Records for processing:
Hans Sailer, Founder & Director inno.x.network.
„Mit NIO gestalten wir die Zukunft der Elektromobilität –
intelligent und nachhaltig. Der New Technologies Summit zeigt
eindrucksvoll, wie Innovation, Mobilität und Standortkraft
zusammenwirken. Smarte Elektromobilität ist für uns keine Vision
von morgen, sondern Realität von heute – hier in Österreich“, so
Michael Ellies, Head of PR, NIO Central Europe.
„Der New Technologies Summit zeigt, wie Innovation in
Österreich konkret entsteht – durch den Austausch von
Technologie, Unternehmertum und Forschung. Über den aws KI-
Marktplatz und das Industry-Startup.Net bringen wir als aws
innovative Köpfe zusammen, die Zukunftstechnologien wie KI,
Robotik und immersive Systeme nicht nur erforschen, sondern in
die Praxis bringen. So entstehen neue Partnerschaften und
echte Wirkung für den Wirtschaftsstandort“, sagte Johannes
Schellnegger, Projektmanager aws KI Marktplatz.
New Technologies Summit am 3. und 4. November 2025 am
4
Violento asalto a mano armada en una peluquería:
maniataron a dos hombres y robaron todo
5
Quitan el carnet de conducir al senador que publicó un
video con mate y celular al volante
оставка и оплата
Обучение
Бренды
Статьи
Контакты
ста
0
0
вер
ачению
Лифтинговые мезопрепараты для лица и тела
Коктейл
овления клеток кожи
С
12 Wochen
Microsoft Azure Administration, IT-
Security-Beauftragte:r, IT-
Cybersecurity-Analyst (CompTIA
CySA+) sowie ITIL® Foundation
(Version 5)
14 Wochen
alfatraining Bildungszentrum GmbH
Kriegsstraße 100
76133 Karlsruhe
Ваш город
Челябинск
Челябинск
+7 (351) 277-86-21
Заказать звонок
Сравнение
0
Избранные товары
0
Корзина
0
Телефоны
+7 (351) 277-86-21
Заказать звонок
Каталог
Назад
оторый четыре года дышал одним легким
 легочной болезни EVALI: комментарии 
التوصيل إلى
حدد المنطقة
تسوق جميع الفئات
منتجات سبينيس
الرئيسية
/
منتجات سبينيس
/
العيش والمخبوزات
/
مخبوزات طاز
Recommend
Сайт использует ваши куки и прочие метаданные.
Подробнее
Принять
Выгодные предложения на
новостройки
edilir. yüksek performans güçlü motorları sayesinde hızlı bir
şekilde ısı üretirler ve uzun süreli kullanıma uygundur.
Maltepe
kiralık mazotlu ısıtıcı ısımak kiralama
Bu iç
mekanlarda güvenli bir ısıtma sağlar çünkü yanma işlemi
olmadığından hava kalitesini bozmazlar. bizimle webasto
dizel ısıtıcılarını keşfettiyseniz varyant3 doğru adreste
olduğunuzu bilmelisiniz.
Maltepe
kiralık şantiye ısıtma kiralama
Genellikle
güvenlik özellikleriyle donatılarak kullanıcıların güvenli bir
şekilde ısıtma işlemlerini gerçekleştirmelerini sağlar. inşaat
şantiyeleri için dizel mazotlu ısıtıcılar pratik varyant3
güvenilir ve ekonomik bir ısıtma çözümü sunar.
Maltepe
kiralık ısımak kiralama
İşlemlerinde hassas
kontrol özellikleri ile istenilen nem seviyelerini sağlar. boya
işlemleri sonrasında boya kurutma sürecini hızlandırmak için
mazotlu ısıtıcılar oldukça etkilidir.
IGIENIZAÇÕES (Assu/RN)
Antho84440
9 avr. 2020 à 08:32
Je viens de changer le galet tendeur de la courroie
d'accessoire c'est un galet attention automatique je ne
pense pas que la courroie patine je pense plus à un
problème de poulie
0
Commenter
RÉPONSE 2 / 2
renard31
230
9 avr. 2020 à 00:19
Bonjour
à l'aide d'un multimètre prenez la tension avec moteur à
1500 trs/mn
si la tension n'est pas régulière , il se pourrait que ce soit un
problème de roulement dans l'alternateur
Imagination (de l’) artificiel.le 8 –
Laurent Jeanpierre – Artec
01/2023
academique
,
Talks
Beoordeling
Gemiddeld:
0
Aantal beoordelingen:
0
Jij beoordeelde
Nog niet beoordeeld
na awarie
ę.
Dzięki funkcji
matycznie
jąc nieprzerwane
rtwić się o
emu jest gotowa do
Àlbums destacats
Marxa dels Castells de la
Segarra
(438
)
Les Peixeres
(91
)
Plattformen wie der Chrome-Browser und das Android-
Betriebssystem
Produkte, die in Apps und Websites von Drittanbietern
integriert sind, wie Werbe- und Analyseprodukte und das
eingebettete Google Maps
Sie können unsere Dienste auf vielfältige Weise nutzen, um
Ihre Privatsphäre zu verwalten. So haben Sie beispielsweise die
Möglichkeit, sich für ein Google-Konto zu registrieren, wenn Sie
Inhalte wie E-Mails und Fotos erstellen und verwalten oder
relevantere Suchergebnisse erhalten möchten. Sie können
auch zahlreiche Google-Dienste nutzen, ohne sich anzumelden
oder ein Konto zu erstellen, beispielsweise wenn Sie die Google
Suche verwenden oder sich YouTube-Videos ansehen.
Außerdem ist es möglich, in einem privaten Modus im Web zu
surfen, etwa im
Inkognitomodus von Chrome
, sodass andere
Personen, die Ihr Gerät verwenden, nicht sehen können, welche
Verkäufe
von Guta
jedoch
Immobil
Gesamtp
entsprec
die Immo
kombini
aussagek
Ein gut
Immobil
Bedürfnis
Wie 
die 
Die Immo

Written task:
Please reproduce the listing above, switching every "Заказать звонок" to "Обратный звонок" and leaving all else unchanged.

Answer to the problem:
Hans Sailer, Founder & Director inno.x.network.
„Mit NIO gestalten wir die Zukunft der Elektromobilität –
intelligent und nachhaltig. Der New Technologies Summit zeigt
eindrucksvoll, wie Innovation, Mobilität und Standortkraft
zusammenwirken. Smarte Elektromobilität ist für uns keine Vision
von morgen, sondern Realität von heute – hier in Österreich“, so
Michael Ellies, Head of PR, NIO Central Europe.
„Der New Technologies Summit zeigt, wie Innovation in
Österreich konkret entsteht – durch den Austausch von
Technologie, Unternehmertum und Forschung. Über den aws KI-
Marktplatz und das Industry-Startup.Net bringen wir als aws
innovative Köpfe zusammen, die Zukunftstechnologien wie KI,
Robotik und immersive Systeme nicht nur erforschen, sondern in
die Praxis bringen. So entstehen neue Partnerschaften und
echte Wirkung für den Wirtschaftsstandort“, sagte Johannes
Schellnegger, Projektmanager aws KI Marktplatz.
New Technologies Summit am 3. und 4. November 2025 am
4
Violento asalto a mano armada en una peluquería:
maniataron a dos hombres y robaron todo
5
Quitan el carnet de conducir al senador que publicó un
video con mate y celular al volante
оставка и оплата
Обучение
Бренды
Статьи
Контакты
ста
0
0
вер
ачению
Лифтинговые мезопрепараты для лица и тела
Коктейл
овления клеток кожи
С
12 Wochen
Microsoft Azure Administration, IT-
Security-Beauftragte:r, IT-
Cybersecurity-Analyst (CompTIA
CySA+) sowie ITIL® Foundation
(Version 5)
14 Wochen
alfatraining Bildungszentrum GmbH
Kriegsstraße 100
76133 Karlsruhe
Ваш город
Челябинск
Челябинск
+7 (351) 277-86-21
Обратный звонок
Сравнение
0
Избранные товары
0
Корзина
0
Телефоны
+7 (351) 277-86-21
Обратный звонок
Каталог
Назад
оторый четыре года дышал одним легким
 легочной болезни EVALI: комментарии 
التوصيل إلى
حدد المنطقة
تسوق جميع الفئات
منتجات سبينيس
الرئيسية
/
منتجات سبينيس
/
العيش والمخبوزات
/
مخبوزات طاز
Recommend
Сайт использует ваши куки и прочие метаданные.
Подробнее
Принять
Выгодные предложения на
новостройки
edilir. yüksek performans güçlü motorları sayesinde hızlı bir
şekilde ısı üretirler ve uzun süreli kullanıma uygundur.
Maltepe
kiralık mazotlu ısıtıcı ısımak kiralama
Bu iç
mekanlarda güvenli bir ısıtma sağlar çünkü yanma işlemi
olmadığından hava kalitesini bozmazlar. bizimle webasto
dizel ısıtıcılarını keşfettiyseniz varyant3 doğru adreste
olduğunuzu bilmelisiniz.
Maltepe
kiralık şantiye ısıtma kiralama
Genellikle
güvenlik özellikleriyle donatılarak kullanıcıların güvenli bir
şekilde ısıtma işlemlerini gerçekleştirmelerini sağlar. inşaat
şantiyeleri için dizel mazotlu ısıtıcılar pratik varyant3
güvenilir ve ekonomik bir ısıtma çözümü sunar.
Maltepe
kiralık ısımak kiralama
İşlemlerinde hassas
kontrol özellikleri ile istenilen nem seviyelerini sağlar. boya
işlemleri sonrasında boya kurutma sürecini hızlandırmak için
mazotlu ısıtıcılar oldukça etkilidir.
IGIENIZAÇÕES (Assu/RN)
Antho84440
9 avr. 2020 à 08:32
Je viens de changer le galet tendeur de la courroie
d'accessoire c'est un galet attention automatique je ne
pense pas que la courroie patine je pense plus à un
problème de poulie
0
Commenter
RÉPONSE 2 / 2
renard31
230
9 avr. 2020 à 00:19
Bonjour
à l'aide d'un multimètre prenez la tension avec moteur à
1500 trs/mn
si la tension n'est pas régulière , il se pourrait que ce soit un
problème de roulement dans l'alternateur
Imagination (de l’) artificiel.le 8 –
Laurent Jeanpierre – Artec
01/2023
academique
,
Talks
Beoordeling
Gemiddeld:
0
Aantal beoordelingen:
0
Jij beoordeelde
Nog niet beoordeeld
na awarie
ę.
Dzięki funkcji
matycznie
jąc nieprzerwane
rtwić się o
emu jest gotowa do
Àlbums destacats
Marxa dels Castells de la
Segarra
(438
)
Les Peixeres
(91
)
Plattformen wie der Chrome-Browser und das Android-
Betriebssystem
Produkte, die in Apps und Websites von Drittanbietern
integriert sind, wie Werbe- und Analyseprodukte und das
eingebettete Google Maps
Sie können unsere Dienste auf vielfältige Weise nutzen, um
Ihre Privatsphäre zu verwalten. So haben Sie beispielsweise die
Möglichkeit, sich für ein Google-Konto zu registrieren, wenn Sie
Inhalte wie E-Mails und Fotos erstellen und verwalten oder
relevantere Suchergebnisse erhalten möchten. Sie können
auch zahlreiche Google-Dienste nutzen, ohne sich anzumelden
oder ein Konto zu erstellen, beispielsweise wenn Sie die Google
Suche verwenden oder sich YouTube-Videos ansehen.
Außerdem ist es möglich, in einem privaten Modus im Web zu
surfen, etwa im
Inkognitomodus von Chrome
, sodass andere
Personen, die Ihr Gerät verwenden, nicht sehen können, welche
Verkäufe
von Guta
jedoch
Immobil
Gesamtp
entsprec
die Immo
kombini
aussagek
Ein gut
Immobil
Bedürfnis
Wie 
die 
Die Immo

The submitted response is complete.